The False Claims Act in Connection with Medicare – San Diego Health Care Attorney

In a recent article, we gave an overview of the basic rule of Medicare – it covers items and services that are reasonable and necessary to diagnose or treat an injury or illness. Because there is a great deal of trust between the Centers for Medicare and Medicaid Services (the “CMS”) and health care providers, the False Claims Act oftentimes plays an important role in punishing those who present inaccurate claims in connection with Medicare.

The False Claims Act was enacted approximately 150 years ago and covers not only health care, but any claims submitted to the United States government. The law states that any person who knowingly presents, or causes to be presented, to an officer or employee of the U.S. government or member of the Armed Forces, a false or fraudulent claim for payment or approval.

Thus, in order to find a violation of the False Claims Act, there is the requirement that a false or fraudulent claim has been presented. This is typically the first thing looked at in determining whether there has been a violation and covers erroneous or other non-compliant claims.

A bigger issue revolves around the requirement that the false or fraudulent claim was submitted knowingly. Scienter is required under the False Claims Act and can be shown in three different ways. The first way that knowledge can be shown is via actual knowledge.
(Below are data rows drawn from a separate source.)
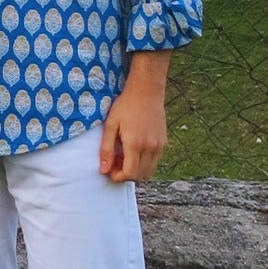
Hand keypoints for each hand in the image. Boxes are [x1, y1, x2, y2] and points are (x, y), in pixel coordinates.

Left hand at [100, 53, 169, 183]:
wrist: (146, 92)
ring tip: (124, 156)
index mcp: (135, 144)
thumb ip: (106, 149)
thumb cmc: (125, 106)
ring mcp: (159, 146)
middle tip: (115, 162)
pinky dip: (145, 163)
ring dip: (136, 170)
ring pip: (149, 171)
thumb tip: (103, 170)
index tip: (110, 171)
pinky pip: (155, 161)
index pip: (130, 174)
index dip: (118, 177)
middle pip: (140, 176)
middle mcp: (150, 147)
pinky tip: (135, 150)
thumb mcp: (110, 125)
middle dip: (126, 174)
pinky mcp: (164, 142)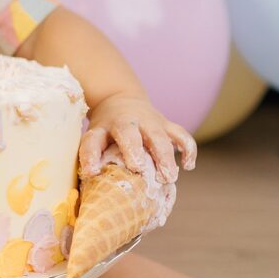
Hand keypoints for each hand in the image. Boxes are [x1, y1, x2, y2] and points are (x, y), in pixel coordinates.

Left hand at [79, 93, 196, 182]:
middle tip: (139, 169)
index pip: (94, 140)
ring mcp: (150, 122)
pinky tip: (188, 166)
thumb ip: (91, 153)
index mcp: (106, 126)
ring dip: (166, 156)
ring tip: (170, 178)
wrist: (120, 99)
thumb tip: (90, 174)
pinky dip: (188, 149)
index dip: (92, 156)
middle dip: (135, 151)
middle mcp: (129, 121)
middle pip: (131, 134)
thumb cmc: (106, 127)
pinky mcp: (166, 125)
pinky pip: (181, 135)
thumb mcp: (94, 136)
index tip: (92, 172)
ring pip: (160, 136)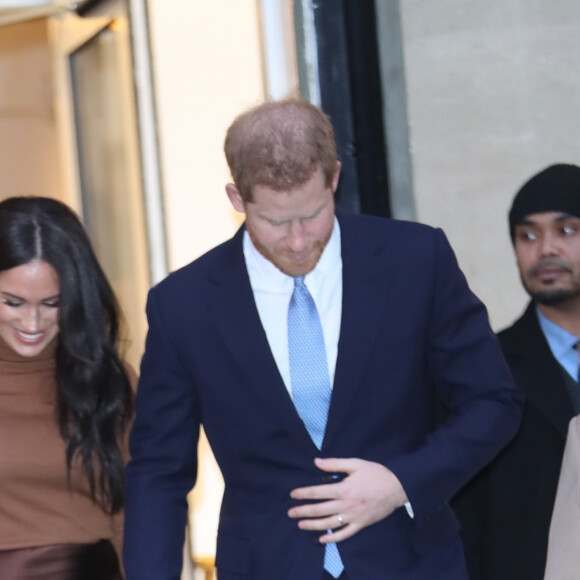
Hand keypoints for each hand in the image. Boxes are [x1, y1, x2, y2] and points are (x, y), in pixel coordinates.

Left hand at [288, 457, 407, 542]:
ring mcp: (353, 517)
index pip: (318, 492)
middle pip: (320, 510)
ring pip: (329, 524)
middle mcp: (346, 505)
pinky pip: (345, 534)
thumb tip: (316, 462)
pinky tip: (322, 539)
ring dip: (313, 525)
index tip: (293, 494)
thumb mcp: (355, 463)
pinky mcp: (361, 524)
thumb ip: (334, 463)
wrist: (397, 487)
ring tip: (300, 525)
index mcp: (344, 489)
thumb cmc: (376, 473)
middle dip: (303, 511)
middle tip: (290, 512)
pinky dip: (333, 538)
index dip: (304, 493)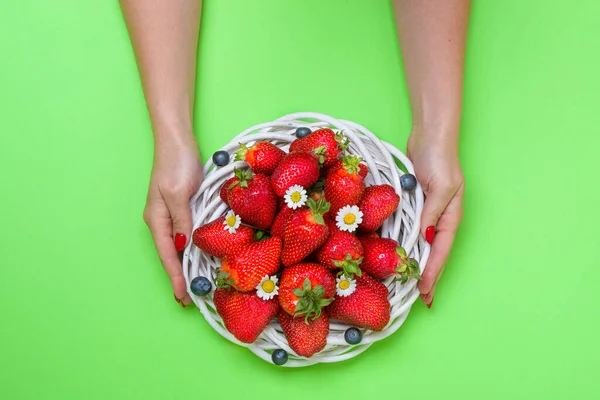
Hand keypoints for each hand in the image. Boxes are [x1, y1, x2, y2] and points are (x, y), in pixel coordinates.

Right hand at [143, 132, 202, 306]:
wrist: (177, 140)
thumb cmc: (176, 163)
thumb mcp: (178, 194)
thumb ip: (182, 221)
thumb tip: (183, 247)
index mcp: (157, 219)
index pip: (167, 255)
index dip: (175, 276)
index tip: (183, 297)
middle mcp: (162, 220)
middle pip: (170, 254)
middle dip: (179, 276)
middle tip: (189, 300)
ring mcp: (172, 214)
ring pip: (178, 246)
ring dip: (185, 265)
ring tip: (194, 285)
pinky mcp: (182, 207)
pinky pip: (186, 234)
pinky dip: (191, 249)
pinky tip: (199, 256)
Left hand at [407, 129, 464, 307]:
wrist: (430, 135)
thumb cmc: (439, 157)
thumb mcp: (440, 186)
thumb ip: (432, 213)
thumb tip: (426, 239)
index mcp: (450, 216)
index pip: (440, 251)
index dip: (432, 273)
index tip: (424, 292)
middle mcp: (441, 218)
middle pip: (434, 253)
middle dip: (429, 276)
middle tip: (420, 298)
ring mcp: (429, 211)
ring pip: (423, 244)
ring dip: (419, 264)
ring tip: (412, 284)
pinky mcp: (417, 204)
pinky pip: (413, 230)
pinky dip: (409, 245)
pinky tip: (402, 254)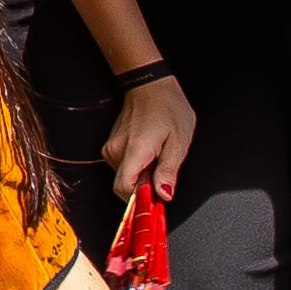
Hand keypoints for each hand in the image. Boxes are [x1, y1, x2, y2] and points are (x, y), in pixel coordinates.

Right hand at [103, 73, 197, 203]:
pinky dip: (137, 168)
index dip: (140, 201)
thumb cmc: (167, 108)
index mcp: (134, 150)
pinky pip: (123, 168)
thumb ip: (169, 170)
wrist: (150, 86)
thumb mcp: (179, 141)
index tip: (155, 203)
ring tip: (158, 158)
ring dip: (142, 177)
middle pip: (125, 186)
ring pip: (125, 177)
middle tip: (164, 175)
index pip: (125, 189)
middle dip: (145, 188)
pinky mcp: (111, 147)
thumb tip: (164, 194)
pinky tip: (150, 154)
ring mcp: (111, 148)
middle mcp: (117, 151)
This definition speaks for itself and infers specific intent on the part of the claim presenter. The second way that knowledge can be shown is if a claim presenter acts in deliberate ignorance of the truth or falsity of the information. A potential example of this would be if a health care provider thought that his or her medical biller or staff was improperly billing Medicare, but the provider did not act upon that knowledge or do something to stop it. As a result, it is advisable for a health care provider to routinely monitor billing and act promptly if any incorrect billing is suspected. The last way that knowledge can be shown for purposes of the False Claims Act is if a claim presenter acts in reckless disregard of the truth or falsity of the information. In law, reckless disregard is typically more than just simple negligence. An example of this third type of scienter might be if a health care provider has some level of indifference to his or her billing system.

While the False Claims Act is much broader than claims presented for payment under Medicare, every health care provider needs to be on notice of the law, as a violation can be found even without actual knowledge that non-compliant claims are being submitted. As such, there is a responsibility on the part of health care providers to keep a level of supervision over its billing to ensure that it is compliant with the law.